In the verses from Exodus, we see Moses following the command of God. Moses was once again trusting and depending on God, knowing that God was the only One with the power to help them overcome the army of Amalek. Moses’ obedience and dependence on God was a great example to the Israelites. It made them realize that God alone was truly able to provide for all their needs. From the time Moses was called by God at the burning bush until this time of the battle, a wonderful relationship had been developed between Moses and his Father God. He had learned that God would never leave or forsake him (Hebrews 13:5) and that God would show him great things when he called upon Him (Jeremiah 33:3). Moses knew he needed to know God and that his relationship with God was paramount in his life.

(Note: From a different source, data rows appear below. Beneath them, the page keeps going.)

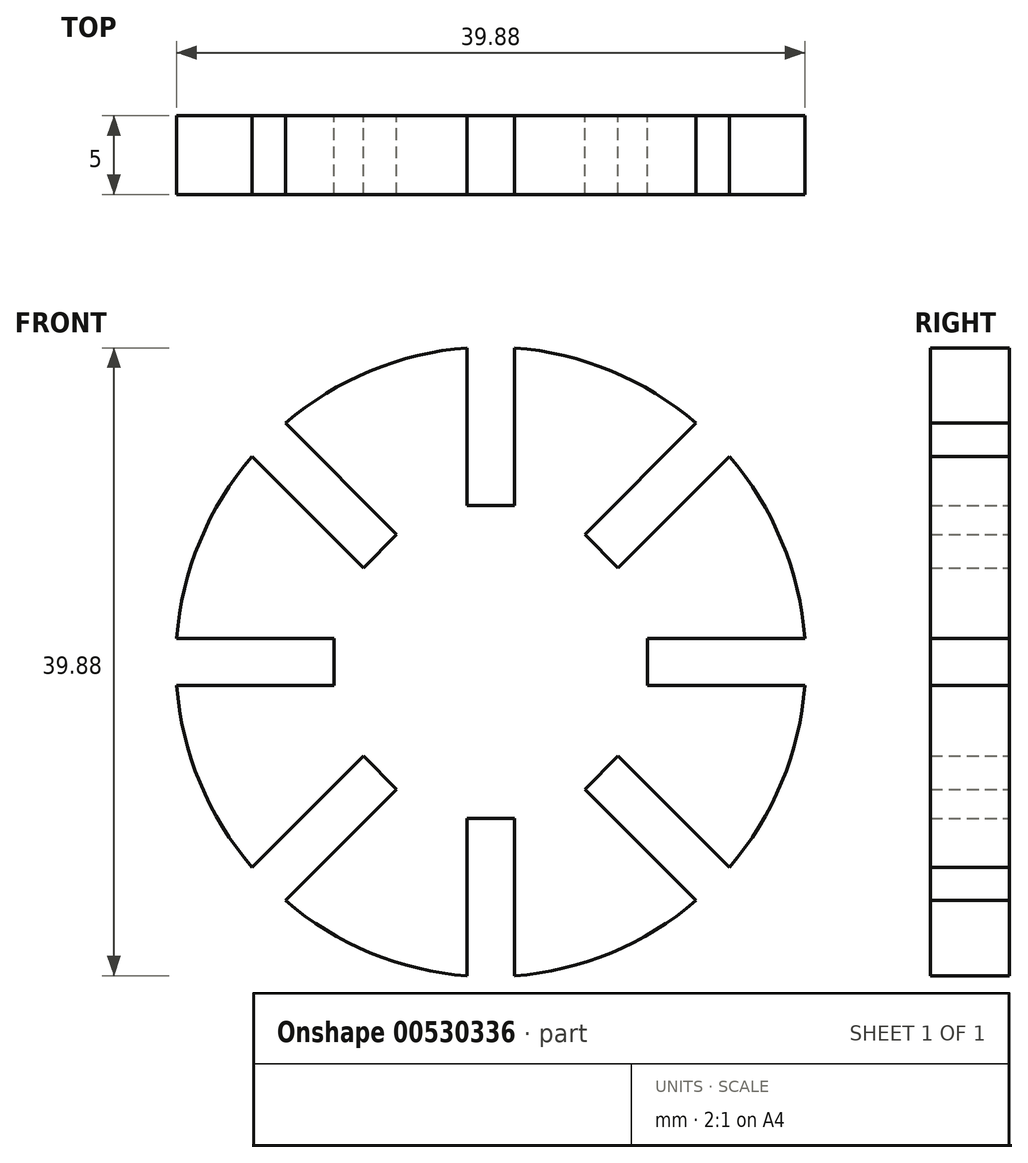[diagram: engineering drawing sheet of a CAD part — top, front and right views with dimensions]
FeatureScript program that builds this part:
annotation { "Feature Type Name" : "Feature", "Feature Type Description" : "" }
export const myFeature = defineFeature(function(context is Context, id is Id, definition is map)
    precondition{}
    {
        {
            var Q0;
            Q0=qCreatedBy(makeId("Front.planeOp"),FACE);
            var sketch = newSketch(context, id + "F0", { "sketchPlane" : qUnion([Q0])});
            skPoint(sketch, "E0", {"position": v(-1.5, 19.94) * mm});
            skPoint(sketch, "E1", {"position": v(1.5, 19.94) * mm});
            skLineSegment(sketch, "E2", {"start": v(-1.5, 19.94) * mm, "end": v(-1.5, 9.94) * mm});
            skLineSegment(sketch, "E3", {"start": v(1.5, 19.94) * mm, "end": v(1.5, 9.94) * mm});
            skLineSegment(sketch, "E4", {"start": v(-1.5, 9.94) * mm, "end": v(1.5, 9.94) * mm});
            skLineSegment(sketch, "E5.1.0", {"start": v(-15.16, 13.04) * mm, "end": v(-8.1, 5.97) * mm});
            skPoint(sketch, "E5.1.1", {"position": v(-13.04, 15.16) * mm});
            skPoint(sketch, "E5.1.3", {"position": v(-15.16, 13.04) * mm});
            skLineSegment(sketch, "E5.1.4", {"start": v(-13.04, 15.16) * mm, "end": v(-5.97, 8.1) * mm});
            skLineSegment(sketch, "E5.1.5", {"start": v(-8.1, 5.97) * mm, "end": v(-5.97, 8.1) * mm});
            skLineSegment(sketch, "E5.2.0", {"start": v(-19.94, -1.5) * mm, "end": v(-9.94, -1.5) * mm});
            skPoint(sketch, "E5.2.1", {"position": v(-19.94, 1.5) * mm});
            skArc(sketch, "E5.2.2", {"start": v(-19.94, -1.5) * mm, "mid": v(-18.48, -7.65) * mm, "end": v(-15.16, -13.04) * mm});
            skPoint(sketch, "E5.2.3", {"position": v(-19.94, -1.5) * mm});
            skLineSegment(sketch, "E5.2.4", {"start": v(-19.94, 1.5) * mm, "end": v(-9.94, 1.5) * mm});
            skLineSegment(sketch, "E5.2.5", {"start": v(-9.94, -1.5) * mm, "end": v(-9.94, 1.5) * mm});
            skLineSegment(sketch, "E5.3.0", {"start": v(-13.04, -15.16) * mm, "end": v(-5.97, -8.1) * mm});
            skPoint(sketch, "E5.3.1", {"position": v(-15.16, -13.04) * mm});
            skPoint(sketch, "E5.3.3", {"position": v(-13.04, -15.16) * mm});
            skLineSegment(sketch, "E5.3.4", {"start": v(-15.16, -13.04) * mm, "end": v(-8.1, -5.97) * mm});
            skLineSegment(sketch, "E5.3.5", {"start": v(-5.97, -8.1) * mm, "end": v(-8.1, -5.97) * mm});
            skLineSegment(sketch, "E5.4.0", {"start": v(1.5, -19.94) * mm, "end": v(1.5, -9.94) * mm});
            skPoint(sketch, "E5.4.1", {"position": v(-1.5, -19.94) * mm});
            skPoint(sketch, "E5.4.3", {"position": v(1.5, -19.94) * mm});
            skLineSegment(sketch, "E5.4.4", {"start": v(-1.5, -19.94) * mm, "end": v(-1.5, -9.94) * mm});
            skLineSegment(sketch, "E5.4.5", {"start": v(1.5, -9.94) * mm, "end": v(-1.5, -9.94) * mm});
            skLineSegment(sketch, "E5.5.0", {"start": v(15.16, -13.04) * mm, "end": v(8.1, -5.97) * mm});
            skPoint(sketch, "E5.5.1", {"position": v(13.04, -15.16) * mm});
            skArc(sketch, "E5.5.2", {"start": v(15.16, -13.04) * mm, "mid": v(18.48, -7.65) * mm, "end": v(19.94, -1.5) * mm});
            skPoint(sketch, "E5.5.3", {"position": v(15.16, -13.04) * mm});
            skLineSegment(sketch, "E5.5.4", {"start": v(13.04, -15.16) * mm, "end": v(5.97, -8.1) * mm});
            skLineSegment(sketch, "E5.5.5", {"start": v(8.1, -5.97) * mm, "end": v(5.97, -8.1) * mm});
            skLineSegment(sketch, "E5.6.0", {"start": v(19.94, 1.5) * mm, "end": v(9.94, 1.5) * mm});
            skPoint(sketch, "E5.6.1", {"position": v(19.94, -1.5) * mm});
            skPoint(sketch, "E5.6.3", {"position": v(19.94, 1.5) * mm});
            skLineSegment(sketch, "E5.6.4", {"start": v(19.94, -1.5) * mm, "end": v(9.94, -1.5) * mm});
            skLineSegment(sketch, "E5.6.5", {"start": v(9.94, 1.5) * mm, "end": v(9.94, -1.5) * mm});
            skLineSegment(sketch, "E5.7.0", {"start": v(13.04, 15.16) * mm, "end": v(5.97, 8.1) * mm});
            skPoint(sketch, "E5.7.1", {"position": v(15.16, 13.04) * mm});
            skPoint(sketch, "E5.7.3", {"position": v(13.04, 15.16) * mm});
            skLineSegment(sketch, "E5.7.4", {"start": v(15.16, 13.04) * mm, "end": v(8.1, 5.97) * mm});
            skLineSegment(sketch, "E5.7.5", {"start": v(5.97, 8.1) * mm, "end": v(8.1, 5.97) * mm});
            skPoint(sketch, "E5.center", {"position": v(0, 0) * mm});
            skArc(sketch, "E6.trimOffspring", {"start": v(-1.5, 19.94) * mm, "mid": v(-7.65, 18.48) * mm, "end": v(-13.04, 15.16) * mm});
            skArc(sketch, "E7.trimOffspring", {"start": v(-15.16, 13.04) * mm, "mid": v(-18.48, 7.65) * mm, "end": v(-19.94, 1.5) * mm});
            skArc(sketch, "E8.trimOffspring", {"start": v(13.04, 15.16) * mm, "mid": v(7.65, 18.48) * mm, "end": v(1.5, 19.94) * mm});
            skArc(sketch, "E9.trimOffspring", {"start": v(19.94, 1.5) * mm, "mid": v(18.48, 7.65) * mm, "end": v(15.16, 13.04) * mm});
            skArc(sketch, "E10.trimOffspring", {"start": v(1.5, -19.94) * mm, "mid": v(7.65, -18.48) * mm, "end": v(13.04, -15.16) * mm});
            skArc(sketch, "E11.trimOffspring", {"start": v(-13.04, -15.16) * mm, "mid": v(-7.65, -18.48) * mm, "end": v(-1.5, -19.94) * mm});
            skSolve(sketch);
        }
        {
            var Q0;
            Q0 = qSketchRegion(id + "F0", true);
            extrude(context, id + "F1", {"entities" : qUnion([Q0]), "depth" : 5 * mm, "offsetDistance" : 25 * mm});
        }
    });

That is so true for all of us. We need that close, personal relationship with our Heavenly Father (Psalm 23; Proverbs 18:24), and He desires a close relationship with us (Leviticus 26:12; Matthew 11:28). How do we develop a relationship with God? We do it just as we do with others; we spend time with God. We do that through prayer, reading the Bible, and meditating on the Scriptures. It is the sweetest, most fulfilling, and the best relationship we can have.

Likewise, we see in Exodus chapter 17 that God had brought to Moses’ life people who would help him in time of need. Moses’ relationship with Aaron and Hur was one that resulted in assistance and support when needed. As the Scripture stated, Moses would be on the hill holding up the staff God had given to him. It would be a reminder of all the great things that God had done with that staff in the past, and a sign to the Israelite army that God was in the midst of their battle. As the battle continued throughout the day, Moses’ arms grew tired. As long as he held the staff high, the Israelites won the battle, but when his arms began to sag, the Amalekites began to win. Realizing their leader was becoming exhausted during this difficult battle, Aaron and Hur came to the aid of Moses. They gave him a place to sit and held up his arms. Moses needed support, and they gave it.

It is wonderful when friends jump in to help when we need it. Just think about our leaders in the church whom God has called specifically to minister to us. What an encouragement we can be if we come alongside to support them. We need each other. That is the way God made us. He created the Church for us so that we can support and serve one another. God has promised to supply all our needs (Philippians 4:19), and many times, He uses others to supply those needs.

How can you be the hands and feet of Jesus to others today? Can you offer assistance to others with help, encouragement, Scripture, and prayer before they ask? Look around. Who needs relief, comfort, and support? You could be the difference between a loss or a win in someone’s battle.